▶ WORK TO BE COMPLETED: Set the data below down again, exactly, with every picture left out.

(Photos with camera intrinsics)
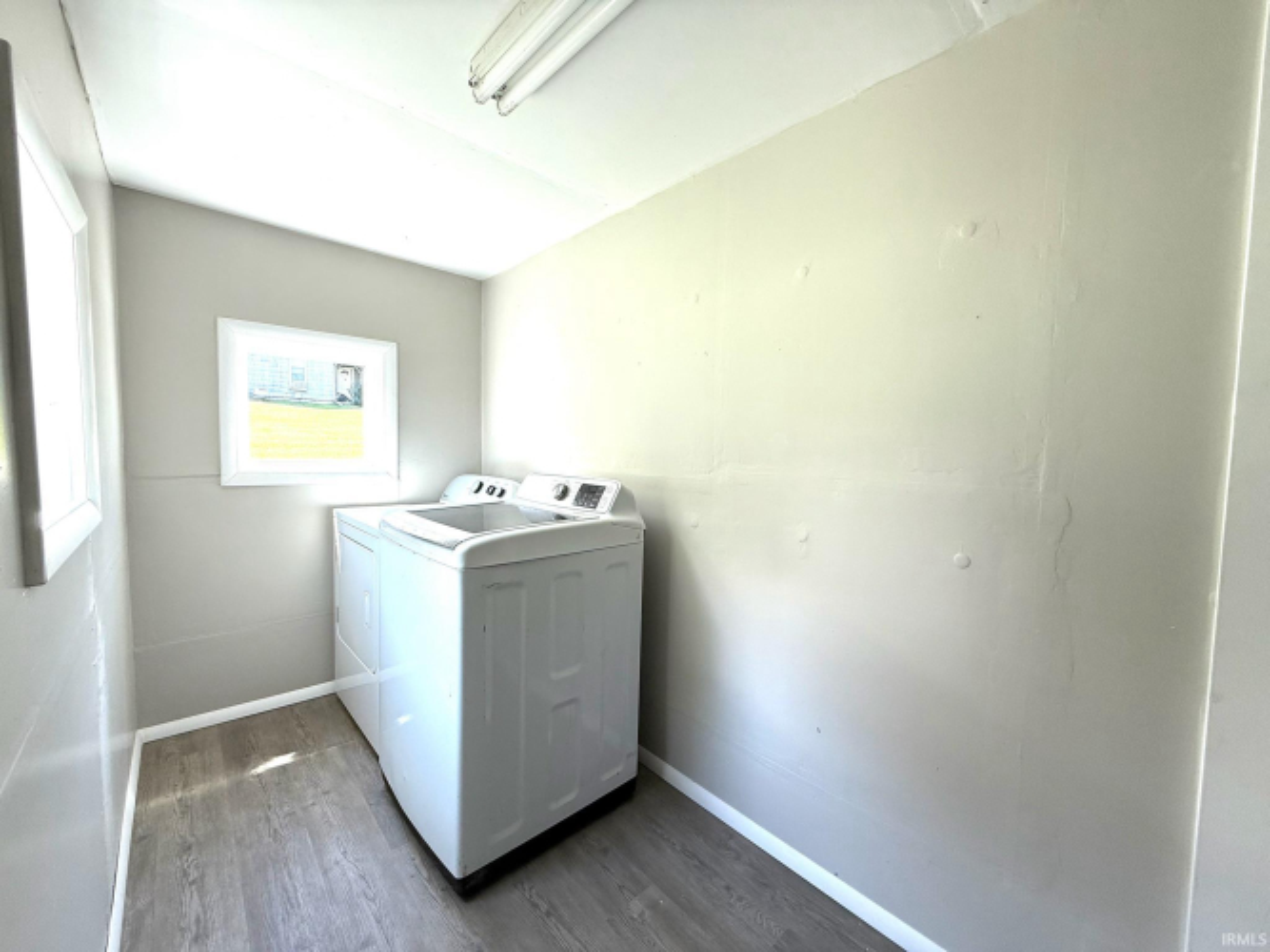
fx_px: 514
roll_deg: -1.1
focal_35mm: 14
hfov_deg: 102.1
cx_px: 635
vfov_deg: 85.7
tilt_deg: -3.4
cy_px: 476
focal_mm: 2.22
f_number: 2.2
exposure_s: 1/110
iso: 64
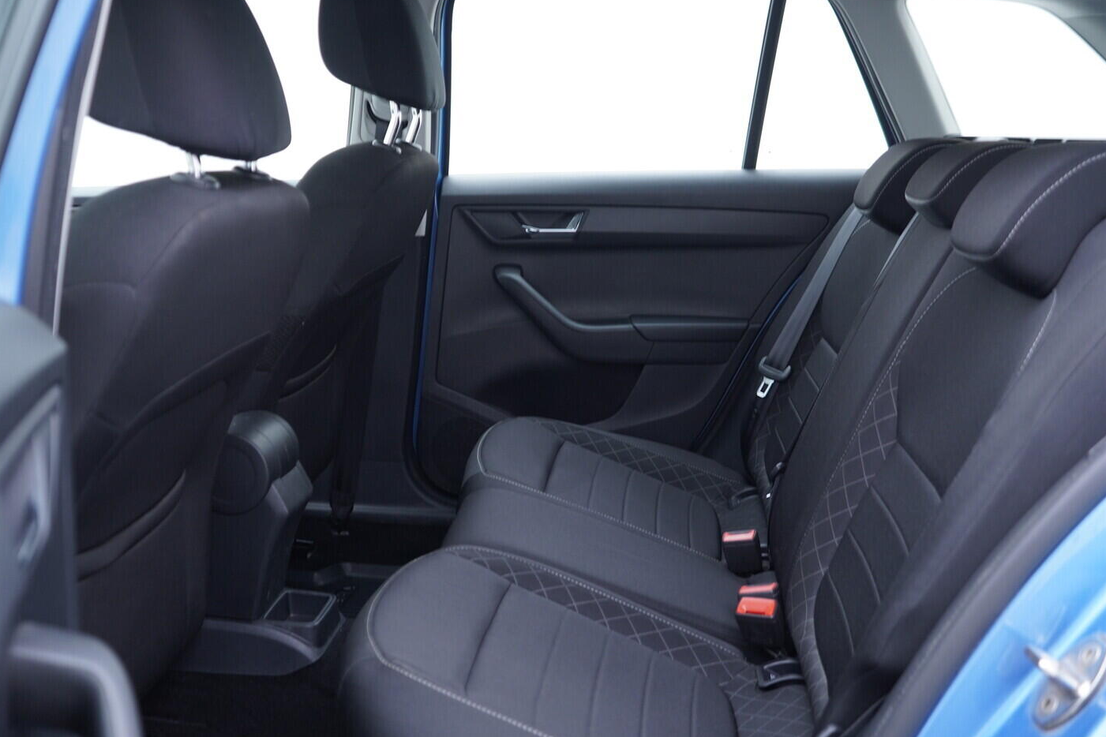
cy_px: 373
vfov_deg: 35.9
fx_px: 1137
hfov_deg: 51.9
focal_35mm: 37
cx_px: 539
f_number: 2.8
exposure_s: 1/40
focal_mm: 24
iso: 320
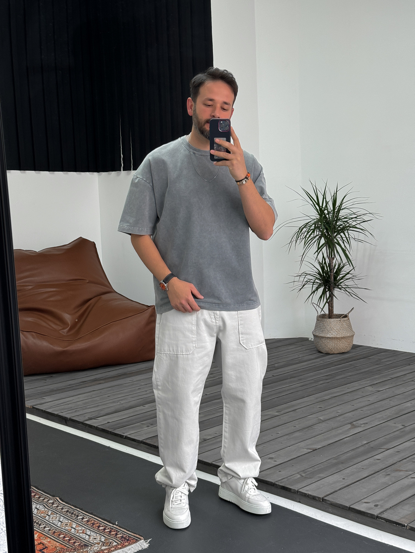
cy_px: 276
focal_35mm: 48
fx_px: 767
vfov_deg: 39.7
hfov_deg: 30.3
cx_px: 208
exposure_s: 1/70
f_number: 1.8
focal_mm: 6.86
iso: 100
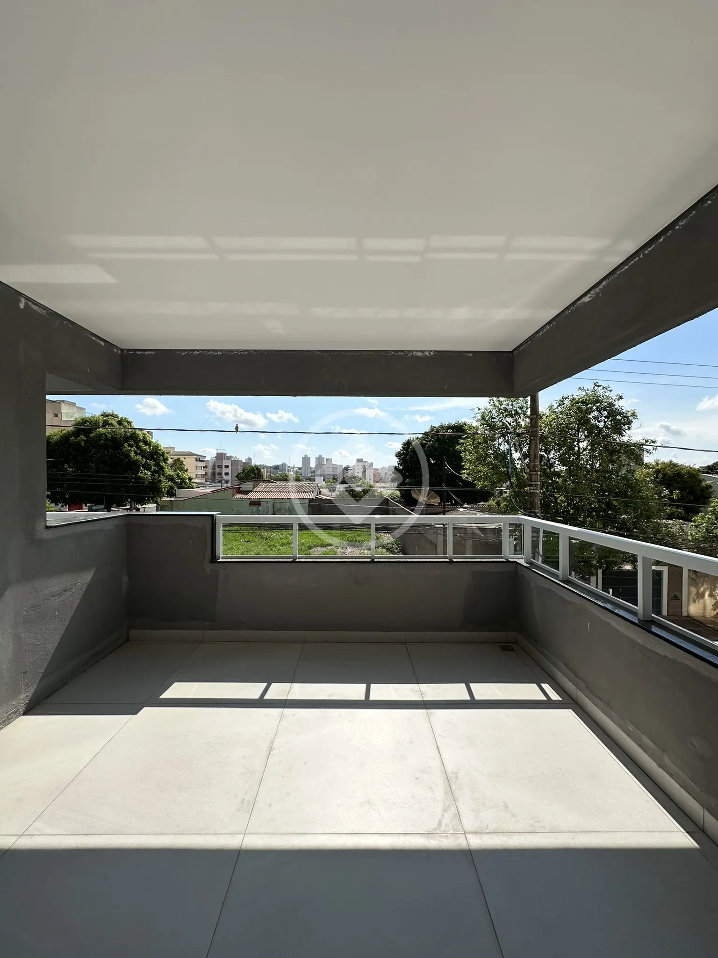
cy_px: 479
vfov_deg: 102.1
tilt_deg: +0.3
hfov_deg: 85.7
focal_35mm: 14
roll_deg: +0.0
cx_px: 359
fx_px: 387
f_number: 2.2
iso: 50
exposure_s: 1/2618
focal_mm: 2.22
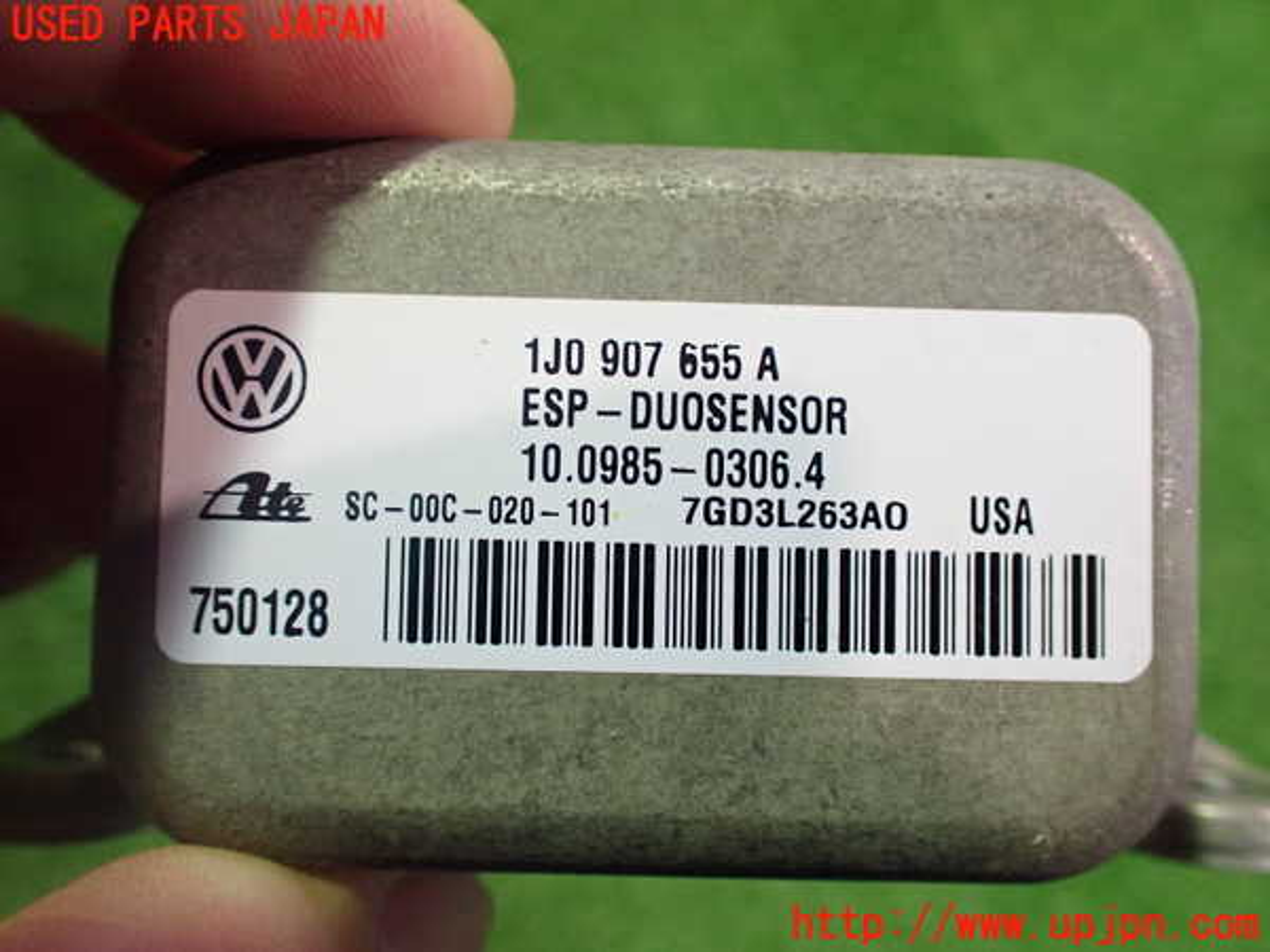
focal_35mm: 30
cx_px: 635
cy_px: 476
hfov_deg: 60.0
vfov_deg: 46.8
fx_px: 1101
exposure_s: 1/60
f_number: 2.3
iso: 800
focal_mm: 5.4
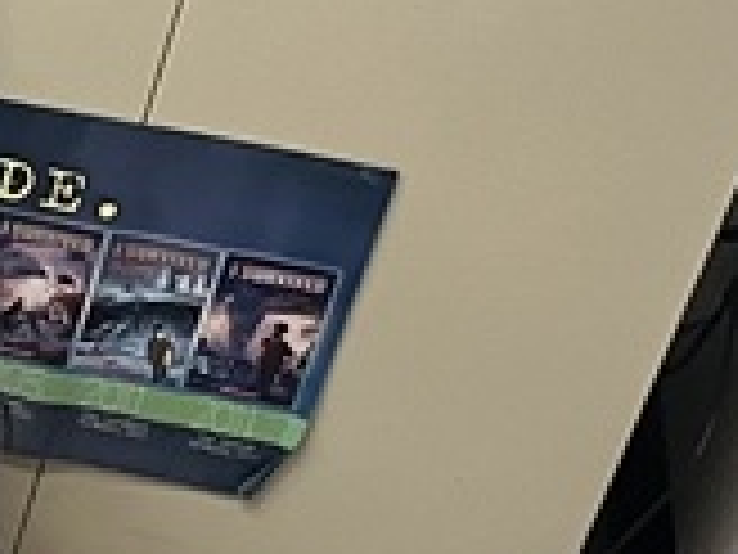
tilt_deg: -42.1
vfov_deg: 8.8
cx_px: -1170
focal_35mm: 162
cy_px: 982
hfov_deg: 10.2
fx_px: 3454
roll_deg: -1.8
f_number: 1.6
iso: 250
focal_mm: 5.1
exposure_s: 1/60
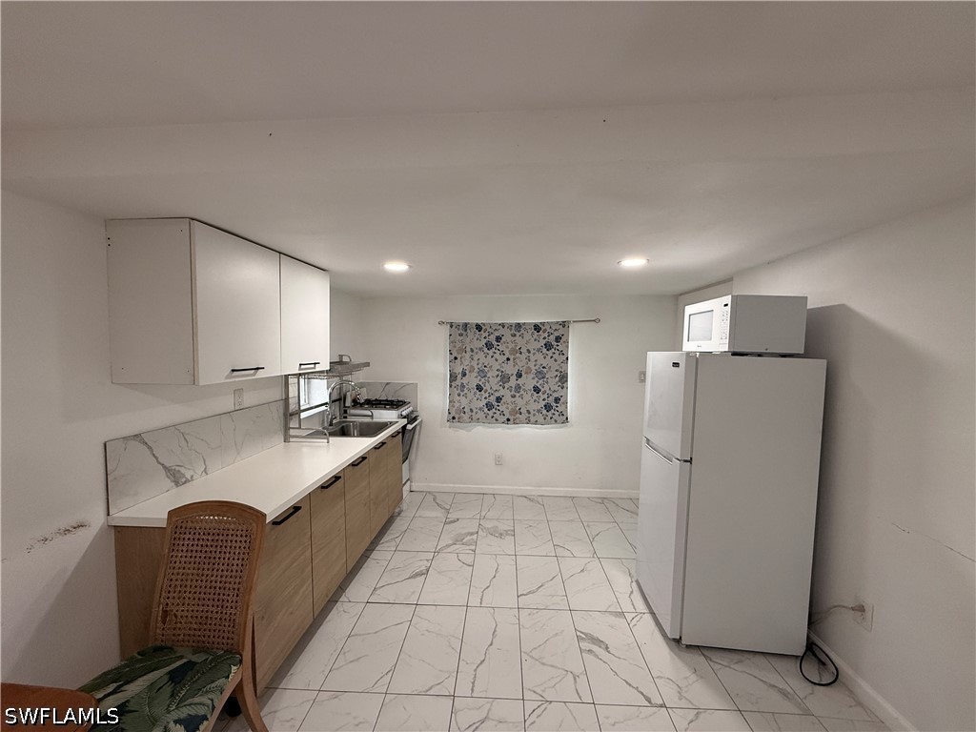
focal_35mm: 14
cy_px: 366
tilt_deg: -2.6
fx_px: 395
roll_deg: -0.8
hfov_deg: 102.1
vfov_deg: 85.7
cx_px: 488
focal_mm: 2.22
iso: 200
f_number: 2.2
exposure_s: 1/120
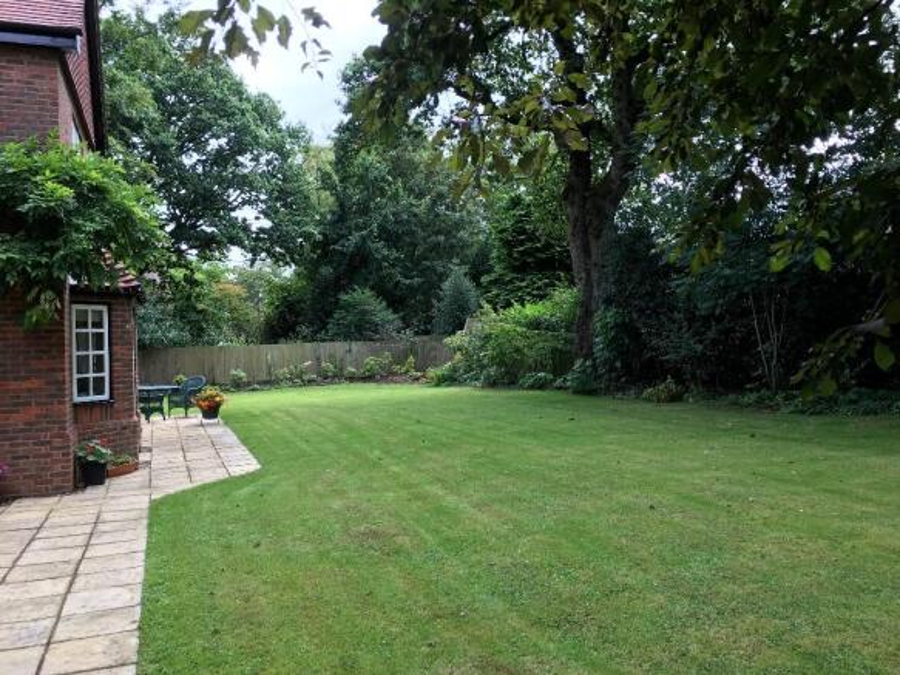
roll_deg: +1.8
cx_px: 450
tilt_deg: -0.2
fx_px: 754
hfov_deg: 61.7
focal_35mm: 29
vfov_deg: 48.2
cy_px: 338
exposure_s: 1/196
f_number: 2.2
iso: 25
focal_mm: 4.15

▶ REPLY TO THE EXERCISE:
fx_px: 514
roll_deg: -1.1
focal_35mm: 14
hfov_deg: 102.1
cx_px: 635
vfov_deg: 85.7
tilt_deg: -3.4
cy_px: 476
focal_mm: 2.22
f_number: 2.2
exposure_s: 1/110
iso: 64
cy_px: 373
vfov_deg: 35.9
fx_px: 1137
hfov_deg: 51.9
focal_35mm: 37
cx_px: 539
f_number: 2.8
exposure_s: 1/40
focal_mm: 24
iso: 320
cy_px: 276
focal_35mm: 48
fx_px: 767
vfov_deg: 39.7
hfov_deg: 30.3
cx_px: 208
exposure_s: 1/70
f_number: 1.8
focal_mm: 6.86
iso: 100
cy_px: 479
vfov_deg: 102.1
tilt_deg: +0.3
hfov_deg: 85.7
focal_35mm: 14
roll_deg: +0.0
cx_px: 359
fx_px: 387
f_number: 2.2
iso: 50
exposure_s: 1/2618
focal_mm: 2.22
focal_35mm: 30
cx_px: 635
cy_px: 476
hfov_deg: 60.0
vfov_deg: 46.8
fx_px: 1101
exposure_s: 1/60
f_number: 2.3
iso: 800
focal_mm: 5.4
tilt_deg: -42.1
vfov_deg: 8.8
cx_px: -1170
focal_35mm: 162
cy_px: 982
hfov_deg: 10.2
fx_px: 3454
roll_deg: -1.8
f_number: 1.6
iso: 250
focal_mm: 5.1
exposure_s: 1/60
focal_35mm: 14
cy_px: 366
tilt_deg: -2.6
fx_px: 395
roll_deg: -0.8
hfov_deg: 102.1
vfov_deg: 85.7
cx_px: 488
focal_mm: 2.22
iso: 200
f_number: 2.2
exposure_s: 1/120
roll_deg: +1.8
cx_px: 450
tilt_deg: -0.2
fx_px: 754
hfov_deg: 61.7
focal_35mm: 29
vfov_deg: 48.2
cy_px: 338
exposure_s: 1/196
f_number: 2.2
iso: 25
focal_mm: 4.15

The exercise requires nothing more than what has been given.